In one of the many horror stories Crews documents at length, Fliess, with Freud’s eager encouragement, nearly killed a patient whose symptoms suggest she was a hemophiliac who had an ovarian cyst by operating on her nose and removing a chunk of bone, on the crackpot theory he called “nasal reflex neurosis” that the genital-based hysteria natural to women was traceable to cartilage in the nose. As the suffering woman, Emma Eckstein, nearly bled to death while Freud bungled her recovery, he blanched and nearly vomited, regaining his poise only with the aid of a glass of brandy. “So, this is the strong sex?” asked Eckstein.
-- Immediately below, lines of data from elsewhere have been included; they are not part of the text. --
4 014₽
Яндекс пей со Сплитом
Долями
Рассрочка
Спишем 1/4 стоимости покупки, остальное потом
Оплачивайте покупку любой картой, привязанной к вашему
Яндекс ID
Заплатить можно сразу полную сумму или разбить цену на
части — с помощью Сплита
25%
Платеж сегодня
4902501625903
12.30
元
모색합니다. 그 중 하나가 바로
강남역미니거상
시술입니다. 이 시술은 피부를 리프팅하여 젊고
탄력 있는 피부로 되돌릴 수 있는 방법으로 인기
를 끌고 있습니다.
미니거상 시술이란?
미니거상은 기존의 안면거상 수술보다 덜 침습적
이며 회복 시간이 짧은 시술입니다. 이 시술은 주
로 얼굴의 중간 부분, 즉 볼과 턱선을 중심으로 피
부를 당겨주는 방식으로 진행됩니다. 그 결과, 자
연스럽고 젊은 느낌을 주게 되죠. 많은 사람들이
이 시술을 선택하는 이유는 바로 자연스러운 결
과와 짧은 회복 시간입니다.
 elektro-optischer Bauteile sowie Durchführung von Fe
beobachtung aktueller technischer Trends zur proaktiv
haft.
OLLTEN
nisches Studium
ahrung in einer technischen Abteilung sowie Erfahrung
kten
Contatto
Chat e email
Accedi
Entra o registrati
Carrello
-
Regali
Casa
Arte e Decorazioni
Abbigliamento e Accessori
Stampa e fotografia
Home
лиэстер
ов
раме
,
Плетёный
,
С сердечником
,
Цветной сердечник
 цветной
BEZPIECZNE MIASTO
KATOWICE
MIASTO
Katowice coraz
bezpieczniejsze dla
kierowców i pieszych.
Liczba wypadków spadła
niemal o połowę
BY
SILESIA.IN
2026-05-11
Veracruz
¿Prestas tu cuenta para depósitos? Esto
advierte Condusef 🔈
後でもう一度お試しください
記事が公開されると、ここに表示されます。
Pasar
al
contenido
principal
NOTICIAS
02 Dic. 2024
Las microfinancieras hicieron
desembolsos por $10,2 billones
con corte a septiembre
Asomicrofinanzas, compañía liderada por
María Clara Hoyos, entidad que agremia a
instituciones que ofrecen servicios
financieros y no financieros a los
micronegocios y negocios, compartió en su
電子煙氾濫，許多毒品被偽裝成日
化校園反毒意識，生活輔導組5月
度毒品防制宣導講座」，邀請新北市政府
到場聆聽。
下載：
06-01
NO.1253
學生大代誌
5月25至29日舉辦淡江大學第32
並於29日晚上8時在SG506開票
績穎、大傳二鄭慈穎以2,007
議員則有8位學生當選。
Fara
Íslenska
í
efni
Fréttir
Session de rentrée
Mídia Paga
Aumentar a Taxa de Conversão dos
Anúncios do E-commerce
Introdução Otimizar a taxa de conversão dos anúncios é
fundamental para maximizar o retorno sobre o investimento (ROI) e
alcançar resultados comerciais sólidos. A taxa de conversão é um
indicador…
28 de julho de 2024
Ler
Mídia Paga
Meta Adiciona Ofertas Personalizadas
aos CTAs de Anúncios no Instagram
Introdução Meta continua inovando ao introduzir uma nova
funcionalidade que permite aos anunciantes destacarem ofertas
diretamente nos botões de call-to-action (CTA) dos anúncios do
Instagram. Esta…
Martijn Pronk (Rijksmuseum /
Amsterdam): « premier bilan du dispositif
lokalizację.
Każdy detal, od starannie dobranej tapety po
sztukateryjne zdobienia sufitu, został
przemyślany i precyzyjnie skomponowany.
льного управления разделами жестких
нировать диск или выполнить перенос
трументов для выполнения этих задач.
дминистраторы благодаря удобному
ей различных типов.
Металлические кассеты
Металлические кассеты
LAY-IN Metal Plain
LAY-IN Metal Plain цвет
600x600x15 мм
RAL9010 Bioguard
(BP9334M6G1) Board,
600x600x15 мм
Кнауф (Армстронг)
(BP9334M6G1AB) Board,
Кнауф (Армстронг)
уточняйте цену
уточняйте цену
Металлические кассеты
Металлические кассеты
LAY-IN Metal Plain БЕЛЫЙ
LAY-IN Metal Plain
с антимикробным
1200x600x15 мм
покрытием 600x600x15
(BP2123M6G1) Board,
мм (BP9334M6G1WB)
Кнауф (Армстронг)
Freud continued to insist that “she bled out of longing” (emphasis his) and when a (female) surgeon noticed Eckstein had an abscess treatable by a single incision, she recalled that Freud “asked me with biting scorn whether I believed that hysterical pain could be cured by the knife.” Later Freud observed that Eckstein for some reason reacted badly to being called unattractive after half her face had been caved in by the surgery.

If Sigmund Freud had a genius for anything, it was for chutzpah. That, and public relations.
Freud’s Studies in Hysteria, in which he played a heroic mind-detective who dug up the patient’s hidden actual troubles, simply adapted the fad for Sherlock Holmes stories (of which he was a fan) into a medical realm, adding a dollop of erotic titillation dressed up in clinical detachment. “The principal point is that I should guess the secret and tell it to the patient straight out,” he wrote. Diagnosis first, then make the facts fit. When they didn’t, Freud felt no compunction about using the techniques of fiction writing to play up his own prowess. As Crews shows, the idea of therapeutically talking through problems didn’t originate with Freud, and though psychoanalytic theory has little to no value, what Freud brought to it was mainly borrowed from Fliess — ideas about sexual latency, bisexuality, repression, and the sublimation of sexual desire. A huge slice of Freud’s work is simply plagiarism.

Today Freud barely exists in scientific literature, which has rejected his dodgy claims and outlandish boasts. In his more honest moments, he admitted his work did little to advance the cause of his supposed métier. “I am actually not at all a man of science, not an observer, not an experimenter, not a thinker,” he wrote Fliess. “I am by temperament nothing but a conquistador — an adventurer, if you want it translated — with all the curiosity, daring and tenacity characteristic of a man of this sort.” If Sigmund Freud had a genius for anything, it was for chutzpah. That, and public relations.